PRICHEP: It got to a breaking point.
BIRKEMEIER: And I thought to myself, this is not sustainable. I'm never going to have big trees here again. And Dr. Shawn Mehlenbacher, he walked up to me and handed me his business card.
DR. SHAWN MEHLENBACHER: I came to Oregon State University in September 1986.
PRICHEP: Shawn Mehlenbacher is a professor of horticulture.
MEHLENBACHER: And one month after my arrival, Eastern Filbert Blight was found in Clackamas County.
PRICHEP: Mehlenbacher's breeding program has spent years on the best hope for the industry: blight-resistant trees. They discovered a naturally-occurring gene for resistance, and have been trying to breed it into good-producing, good-tasting hazelnuts. It's a slow process.
MEHLENBACHER: Waiting, waiting, waiting.
MEHLENBACHER: We operate on an eight year cycle - that's eight years from seed to seed.
PRICHEP: That means Mehlenbacher cross-pollinates two trees, then waits eight years for the next cross. And then another eight years. Even when he tests the trees by exposing them to blight, he has to wait 16 months to see if they get the disease. But the years of work have yielded trees that don't get blight at all.

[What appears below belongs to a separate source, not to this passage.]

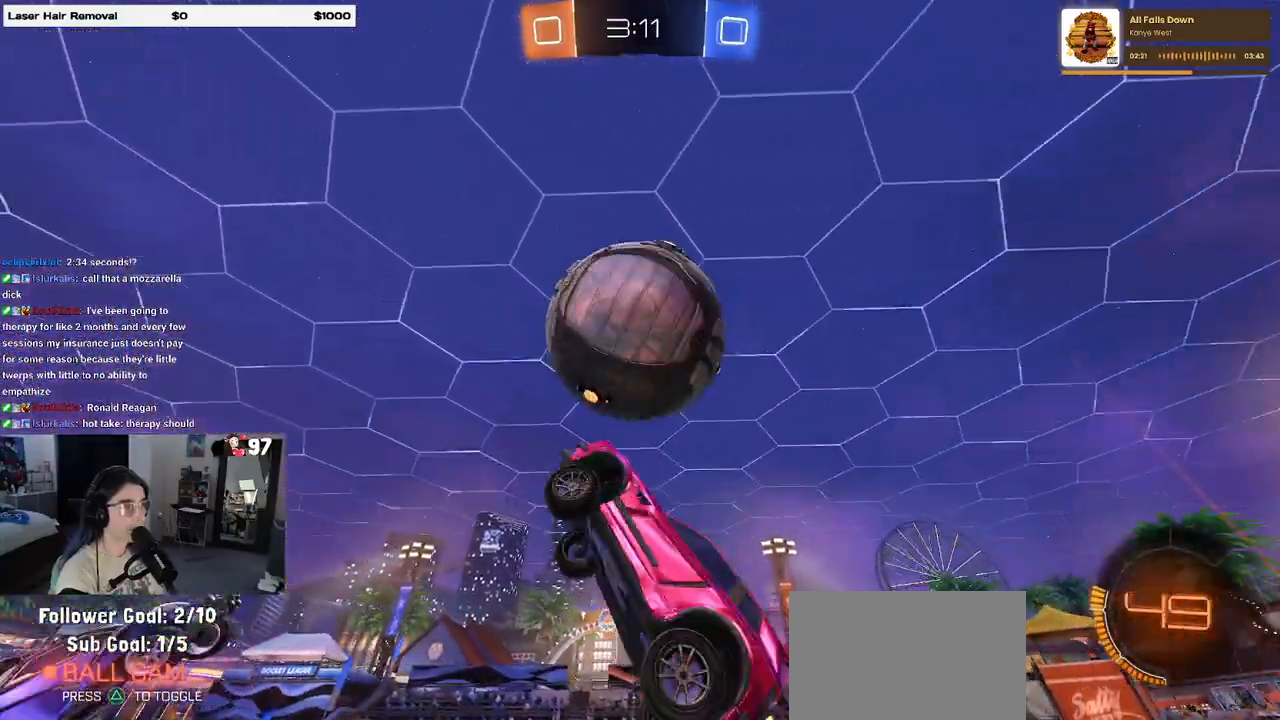
{"buttons": ["L1"], "left_stick": "down-left", "right_stick": "center", "events": [[33, "left_stick", "down"], [83, "left_stick", "down-left"], [233, "R1", "up"], [233, "left_stick", "up"], [367, "left_stick", "left"], [417, "left_stick", "down-left"]]}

(SOUNDBITE OF CROWD CHATTER)
PRICHEP: At this year's annual nut growers meeting, Mehlenbacher released the latest blight-resistant variety to about 500 eager farmers, processors, and chocolate-makers. But change doesn't come overnight on a tree farm.
TANNER KOENIG: Those new trees, it's year seven before you make any money on them. So you want to leave the big trees in as long as you can, but you got to take them out and replace 'em at some point.
PRICHEP: Twenty-seven-year-old Tanner Koenig pretty much grew up with blight. He's learned how to manage it, extending the amount of time one of the old trees can survive. And managing comes at a cost.
KOENIG: It's a constant battle. I have four guys that prune every day from the first of November until the end of March. It takes two guys to stack up all the branches all winter long. And then they spray about four times for it in the springtime.
PRICHEP: Other farmers, like Rich Birkemeier out in Canby, have abandoned spraying entirely. He's just taking down trees as they succumb to blight, and planting the resistant ones in their place
BIRKEMEIER: Now frankly, I like working with trees. And now, that we have come through the dark days of Eastern Filbert Blight, the farm is actually doing better every year. Partly because of the new trees, and partly because the market for hazelnuts right now is just very, very good.
PRICHEP: And because of the health of the market - and the health of the trees -Birkemeier hopes Oregon farms will keep consumers in Nutella and hazelnut lattes for generations to come.